If you are a user of my textbook and would like to suggest a blog post idea, please email me at: john.weeks@sdsu.edu

Thursday, July 11, 2013

World's Hottest and Most Populated Decade in History

Earlier this month the Geneva-based World Meteorological Organization (WMO) released a report suggesting that we have recently been experiencing the hottest several years in recorded history, with the caveat of course that scientific recordings of weather go back only to the mid-19th century and are associated with the scientific advances brought about by the Enlightenment. Reuters picked up the story:
Every year of the decade except 2008 was among the 10 warmest since records began in the 1850s, with 2010 the hottest, according to the study by the World Meteorological Organization (WMO). The number of daily heat records far outstripped lows.
It said many extremes could be explained by natural variations - freak storms and droughts have happened throughout history - but that rising emissions of man-made greenhouse gases also played a role.
"Rising concentrations of heat-trapping greenhouse gases are changing our climate, with far-reaching implications for our environment and our oceans, which are absorbing both carbon dioxide and heat," WMO Secretary-General Michel Jarraud said in a statement.
You can see the interlinkages here. The very same scientific advances that have allowed us to control death and thus explode from one billion people alive two hundred years to more than seven billion alive now, have allowed us to exploit resources on the planet in ways that pollute the atmosphere (not to mention the lithosphere and hydrosphere). And that same science has brought us technology to monitor these changes. The challenge is whether science can save us from our pollution of the environment before we find that, like the Mayans hundreds of years ago, our way of life is unsustainable.

2 comments:

  1. Prof Weeks - I have a feeling that "Sustainable Technology" could be a applied on both local and global scales.

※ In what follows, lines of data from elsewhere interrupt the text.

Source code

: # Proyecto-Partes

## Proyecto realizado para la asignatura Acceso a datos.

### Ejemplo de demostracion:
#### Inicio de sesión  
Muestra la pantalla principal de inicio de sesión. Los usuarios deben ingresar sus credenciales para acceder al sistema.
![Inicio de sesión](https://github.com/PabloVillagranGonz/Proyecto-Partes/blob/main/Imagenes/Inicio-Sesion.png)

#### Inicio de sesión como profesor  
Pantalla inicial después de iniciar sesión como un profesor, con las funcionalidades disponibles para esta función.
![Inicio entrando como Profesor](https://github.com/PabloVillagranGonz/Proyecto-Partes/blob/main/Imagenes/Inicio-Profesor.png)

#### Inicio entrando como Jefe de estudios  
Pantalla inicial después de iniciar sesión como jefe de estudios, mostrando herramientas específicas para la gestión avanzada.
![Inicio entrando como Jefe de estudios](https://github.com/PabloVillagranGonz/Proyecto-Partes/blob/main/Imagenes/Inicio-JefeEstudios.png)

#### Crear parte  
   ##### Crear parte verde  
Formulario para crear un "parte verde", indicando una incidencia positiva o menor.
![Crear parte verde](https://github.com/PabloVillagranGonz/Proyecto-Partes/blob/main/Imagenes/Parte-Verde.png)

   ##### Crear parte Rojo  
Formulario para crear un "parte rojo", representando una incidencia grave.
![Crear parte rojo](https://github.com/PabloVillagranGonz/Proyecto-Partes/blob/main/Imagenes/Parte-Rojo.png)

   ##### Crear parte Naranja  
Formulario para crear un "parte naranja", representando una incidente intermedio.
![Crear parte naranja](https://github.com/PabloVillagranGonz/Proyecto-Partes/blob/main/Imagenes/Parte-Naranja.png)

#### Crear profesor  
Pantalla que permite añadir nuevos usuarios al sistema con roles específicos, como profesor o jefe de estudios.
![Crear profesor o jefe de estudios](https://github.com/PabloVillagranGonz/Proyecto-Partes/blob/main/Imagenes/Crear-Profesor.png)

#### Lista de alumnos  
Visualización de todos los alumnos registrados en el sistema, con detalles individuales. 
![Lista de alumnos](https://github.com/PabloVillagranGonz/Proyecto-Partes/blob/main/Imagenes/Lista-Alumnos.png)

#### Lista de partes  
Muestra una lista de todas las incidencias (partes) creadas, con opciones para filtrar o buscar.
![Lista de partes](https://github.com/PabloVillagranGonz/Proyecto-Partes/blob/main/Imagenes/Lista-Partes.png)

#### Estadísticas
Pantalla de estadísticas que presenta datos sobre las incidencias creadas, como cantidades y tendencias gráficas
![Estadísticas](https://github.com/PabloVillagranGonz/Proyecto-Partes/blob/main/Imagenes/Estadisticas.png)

We just don't seem to be too interested in doing it. Unfortunately - it's not clear that a "crisis management" approach to this topic is really going to work. The scientists who did early modeling of the complete global system seem to believe we have already crossed the threshold for a sustainable population on Planet Earth. I really hope they are wrong! But with each passing year that we don't curb our appetites for resources and continue to operate in "exploitation mode" - we are a step closer to proving them right.

    I wonder what we have to do ... to change things??